The Department of Environmental Affairs is planning to integrate South Africa's waste pickers into the country's municipal waste management programme, Minister Edna Molewa said in Parliament on Tuesday. The country has about 62 147 registered waste pickers who remove recyclable material from landfill sites, she told MPs during a debate on the department's budget of an estimated R6-billion.
This year the department plans to help scale up waste recycling enterprises through a recycling enterprise support programme that would provide the initial capital set-up costs for emerging entrepreneurs.
Plans had also been put in place for the management and disbursement of funds through a Waste Management Bureau that would be fully operational in 2016, Molewa said.
In an effort to stop the dumping of hazardous waste, in the past financial year the department has issued 53 Remediation Orders for contaminated sites, and by the end of May hoped to have finally eradicated a backlog of 341 unlawful municipal landfill sites.

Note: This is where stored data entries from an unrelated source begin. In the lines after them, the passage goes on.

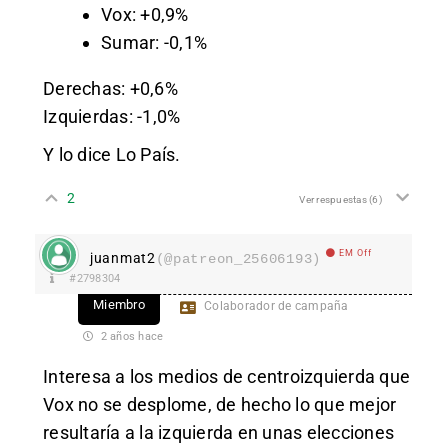
Vox: +0,9%
Sumar: -0,1%
Derechas: +0,6%
Izquierdas: -1,0%
Y lo dice Lo País.
2
Ver respuestas
(6)
EM Off
juanmat2
(@patreon_25606193)
#2798304
Miembro
Colaborador de campaña
2 años hace
Interesa a los medios de centroizquierda que
Vox no se desplome, de hecho lo que mejor
resultaría a la izquierda en unas elecciones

But the department still felt that waste management at municipal level was an issue and hoped that integrating the waste pickers into the municipal system would help.
But DA MP Johni Edwards questioned why South Africa was still creating landfill sites in the first place.
She said that Sweden used its waste to produce heat and electricity and had no landfill sites left.If the department was serious about reducing waste, it should start by banning plastic shopping bags and creating jobs through the manufacture of resusable bags instead."Why are we still using plastic bags in supermarkets? Why are we actually paying for something that is so harmful to our environment?"